▶ _TÂCHES À RÉALISER_:
A) Répondez, s'il vous plaît, à ces questions d'après le texte de la page :
(i) Dans quel roman de Marceddu Jureczek figure un croque-mort ?
(ii) Quel est le titre du roman d'Elisabeth Milleliri ?
(iii) Sous quels noms Marcelle et Yann Nicolas apparaissent-ils dans le roman d'Albertini ?
B) Relevez tous les noms d'écrivains cités dans le texte de la page.

▶ _TEXTE DE LA PAGE_:
►

L'auteur (comme le croque-mort dans "Ghjuventù, ghjuventù" de Marceddu Jureczek ?) va redonner toutes ses dimensions, et sa vie - une vie factice -, à ce que la mort, et les meurtriers, auraient voulu réduire à une "anfractuosité" (autre façon de nommer l'Enfer, où les corps et les esprits sont martyrisés, moqués, puis oubliés).

P.S. : Il faut que je remette la main sur "Caveau de famille" d'Elisabeth Milleliri, une autre journaliste qui avait elle aussi écrit un roman à partir des événements qui mirent fin à la vie de Marcelle et Yann Nicolas (Gabrielle et Yann Nicollet, dans le roman d'Albertini). Il faudrait comparer les deux ouvrages.

◄

▶ _INFORMATIONS FOURNIES_:
►

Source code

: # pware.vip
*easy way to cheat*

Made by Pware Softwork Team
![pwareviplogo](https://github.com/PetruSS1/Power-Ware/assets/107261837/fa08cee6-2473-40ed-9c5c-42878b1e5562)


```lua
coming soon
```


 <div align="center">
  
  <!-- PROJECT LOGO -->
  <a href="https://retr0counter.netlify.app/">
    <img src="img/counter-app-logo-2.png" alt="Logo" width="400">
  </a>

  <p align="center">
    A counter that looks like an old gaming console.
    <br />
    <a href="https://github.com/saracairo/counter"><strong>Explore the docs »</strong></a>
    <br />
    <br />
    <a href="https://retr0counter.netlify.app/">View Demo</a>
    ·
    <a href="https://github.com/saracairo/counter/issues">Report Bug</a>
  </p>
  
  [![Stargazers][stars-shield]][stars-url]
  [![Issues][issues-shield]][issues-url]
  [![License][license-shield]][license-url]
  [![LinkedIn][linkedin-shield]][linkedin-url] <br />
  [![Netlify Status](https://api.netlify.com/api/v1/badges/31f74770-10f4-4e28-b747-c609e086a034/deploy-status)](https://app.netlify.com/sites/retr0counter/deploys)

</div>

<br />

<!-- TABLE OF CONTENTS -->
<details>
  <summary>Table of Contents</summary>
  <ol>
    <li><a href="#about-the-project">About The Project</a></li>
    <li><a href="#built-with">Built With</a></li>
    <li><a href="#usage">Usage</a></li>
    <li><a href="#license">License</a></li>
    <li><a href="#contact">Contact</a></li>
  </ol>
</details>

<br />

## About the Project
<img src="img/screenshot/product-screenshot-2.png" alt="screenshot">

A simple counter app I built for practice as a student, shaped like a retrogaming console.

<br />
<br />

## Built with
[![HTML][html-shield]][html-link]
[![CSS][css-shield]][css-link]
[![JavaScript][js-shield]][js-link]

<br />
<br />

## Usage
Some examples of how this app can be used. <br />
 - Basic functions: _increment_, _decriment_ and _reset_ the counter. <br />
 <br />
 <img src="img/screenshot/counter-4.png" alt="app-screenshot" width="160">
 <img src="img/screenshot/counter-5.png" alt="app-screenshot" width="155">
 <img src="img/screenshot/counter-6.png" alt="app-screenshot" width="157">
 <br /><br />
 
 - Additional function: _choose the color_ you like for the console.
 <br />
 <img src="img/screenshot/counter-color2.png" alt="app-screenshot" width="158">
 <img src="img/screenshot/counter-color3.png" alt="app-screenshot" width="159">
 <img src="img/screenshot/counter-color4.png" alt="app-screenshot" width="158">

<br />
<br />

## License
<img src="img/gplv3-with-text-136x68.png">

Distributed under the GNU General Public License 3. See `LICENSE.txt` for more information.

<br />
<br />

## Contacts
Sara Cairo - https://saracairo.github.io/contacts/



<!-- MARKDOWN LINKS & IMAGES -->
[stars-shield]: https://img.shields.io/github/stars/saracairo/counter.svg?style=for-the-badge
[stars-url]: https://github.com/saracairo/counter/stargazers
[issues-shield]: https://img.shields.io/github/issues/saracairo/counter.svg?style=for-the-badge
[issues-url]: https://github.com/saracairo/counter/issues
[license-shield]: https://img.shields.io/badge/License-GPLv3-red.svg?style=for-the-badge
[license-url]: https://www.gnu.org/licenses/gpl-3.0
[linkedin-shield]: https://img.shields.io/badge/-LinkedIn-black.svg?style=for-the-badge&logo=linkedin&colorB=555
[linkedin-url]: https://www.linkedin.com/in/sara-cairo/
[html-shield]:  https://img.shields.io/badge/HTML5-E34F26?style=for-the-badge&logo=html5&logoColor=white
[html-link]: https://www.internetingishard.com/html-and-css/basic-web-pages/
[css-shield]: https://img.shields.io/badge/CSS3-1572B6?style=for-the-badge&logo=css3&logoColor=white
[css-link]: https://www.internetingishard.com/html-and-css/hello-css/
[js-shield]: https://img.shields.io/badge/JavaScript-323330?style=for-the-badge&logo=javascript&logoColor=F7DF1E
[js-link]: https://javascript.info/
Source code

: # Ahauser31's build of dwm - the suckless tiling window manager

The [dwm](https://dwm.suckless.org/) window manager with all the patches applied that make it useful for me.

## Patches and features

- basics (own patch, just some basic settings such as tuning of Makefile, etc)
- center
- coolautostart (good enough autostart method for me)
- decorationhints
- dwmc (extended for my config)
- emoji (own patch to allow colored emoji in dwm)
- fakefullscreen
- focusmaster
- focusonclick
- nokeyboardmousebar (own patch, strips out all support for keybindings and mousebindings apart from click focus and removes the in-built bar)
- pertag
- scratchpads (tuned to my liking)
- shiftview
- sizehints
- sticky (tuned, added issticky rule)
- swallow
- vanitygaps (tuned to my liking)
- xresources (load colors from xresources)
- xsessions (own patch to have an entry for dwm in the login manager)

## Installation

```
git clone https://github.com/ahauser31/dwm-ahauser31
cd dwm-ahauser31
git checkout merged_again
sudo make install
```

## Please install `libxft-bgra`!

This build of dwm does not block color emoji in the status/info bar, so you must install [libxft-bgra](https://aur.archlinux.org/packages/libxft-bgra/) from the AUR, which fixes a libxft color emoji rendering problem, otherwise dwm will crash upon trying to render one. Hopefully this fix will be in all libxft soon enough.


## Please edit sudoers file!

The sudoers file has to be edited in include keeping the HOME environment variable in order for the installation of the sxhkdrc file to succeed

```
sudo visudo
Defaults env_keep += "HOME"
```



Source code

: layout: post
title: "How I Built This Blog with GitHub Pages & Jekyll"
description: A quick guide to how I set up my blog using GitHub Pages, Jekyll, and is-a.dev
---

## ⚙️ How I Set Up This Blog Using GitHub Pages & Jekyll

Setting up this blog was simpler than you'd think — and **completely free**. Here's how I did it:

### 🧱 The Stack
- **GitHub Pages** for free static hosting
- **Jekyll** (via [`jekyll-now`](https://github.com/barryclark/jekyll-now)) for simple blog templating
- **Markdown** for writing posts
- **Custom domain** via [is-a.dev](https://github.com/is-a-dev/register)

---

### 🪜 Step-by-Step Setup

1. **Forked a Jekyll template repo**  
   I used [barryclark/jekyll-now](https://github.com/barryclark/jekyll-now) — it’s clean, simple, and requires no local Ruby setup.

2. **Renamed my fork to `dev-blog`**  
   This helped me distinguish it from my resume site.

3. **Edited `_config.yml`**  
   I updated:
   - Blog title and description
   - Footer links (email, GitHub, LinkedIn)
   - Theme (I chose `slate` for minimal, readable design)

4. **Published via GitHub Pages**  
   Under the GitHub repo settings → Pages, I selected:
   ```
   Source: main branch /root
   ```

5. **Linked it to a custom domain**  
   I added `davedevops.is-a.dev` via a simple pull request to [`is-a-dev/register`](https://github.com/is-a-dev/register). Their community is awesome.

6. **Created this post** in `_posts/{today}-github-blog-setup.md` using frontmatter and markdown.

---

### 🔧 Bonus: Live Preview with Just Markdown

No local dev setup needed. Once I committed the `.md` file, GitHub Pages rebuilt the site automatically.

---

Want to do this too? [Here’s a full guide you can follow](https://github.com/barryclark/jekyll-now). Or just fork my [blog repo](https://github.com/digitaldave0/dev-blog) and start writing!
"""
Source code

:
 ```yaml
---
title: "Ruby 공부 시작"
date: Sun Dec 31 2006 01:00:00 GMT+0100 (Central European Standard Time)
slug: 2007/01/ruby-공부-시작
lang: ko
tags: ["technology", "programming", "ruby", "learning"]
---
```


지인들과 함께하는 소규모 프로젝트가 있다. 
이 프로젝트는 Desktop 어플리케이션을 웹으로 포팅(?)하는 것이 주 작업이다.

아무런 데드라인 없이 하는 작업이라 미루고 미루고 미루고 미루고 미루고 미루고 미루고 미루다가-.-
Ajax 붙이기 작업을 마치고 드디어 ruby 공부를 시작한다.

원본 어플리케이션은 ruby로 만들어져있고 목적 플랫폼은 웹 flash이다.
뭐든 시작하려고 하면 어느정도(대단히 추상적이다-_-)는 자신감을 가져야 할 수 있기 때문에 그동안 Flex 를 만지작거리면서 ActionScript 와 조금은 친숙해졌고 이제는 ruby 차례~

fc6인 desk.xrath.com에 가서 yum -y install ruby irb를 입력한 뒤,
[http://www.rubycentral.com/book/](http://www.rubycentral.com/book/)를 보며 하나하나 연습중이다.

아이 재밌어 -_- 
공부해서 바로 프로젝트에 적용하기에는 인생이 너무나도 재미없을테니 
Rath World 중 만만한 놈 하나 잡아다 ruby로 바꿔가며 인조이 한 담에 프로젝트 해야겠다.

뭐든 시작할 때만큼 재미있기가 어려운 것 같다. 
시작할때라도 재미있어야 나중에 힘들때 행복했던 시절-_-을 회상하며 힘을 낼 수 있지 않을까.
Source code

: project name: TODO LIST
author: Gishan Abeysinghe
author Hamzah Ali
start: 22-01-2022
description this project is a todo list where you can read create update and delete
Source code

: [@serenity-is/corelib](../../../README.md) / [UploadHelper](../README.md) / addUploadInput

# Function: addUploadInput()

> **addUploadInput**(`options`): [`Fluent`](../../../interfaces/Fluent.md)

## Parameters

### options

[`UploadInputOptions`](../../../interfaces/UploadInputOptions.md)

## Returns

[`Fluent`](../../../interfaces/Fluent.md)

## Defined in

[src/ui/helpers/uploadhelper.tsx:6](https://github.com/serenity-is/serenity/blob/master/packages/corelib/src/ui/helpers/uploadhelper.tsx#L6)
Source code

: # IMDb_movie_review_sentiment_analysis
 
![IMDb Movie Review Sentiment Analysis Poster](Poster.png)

◄

▶ _RÉPONSES AUX PROBLÈMES_:
A)
(i) « Ghjuventù, ghjuventù »
(ii) « Caveau de famille »
(iii) Gabrielle et Yann Nicollet

B) Marceddu Jureczek, Elisabeth Milleliri, Albertini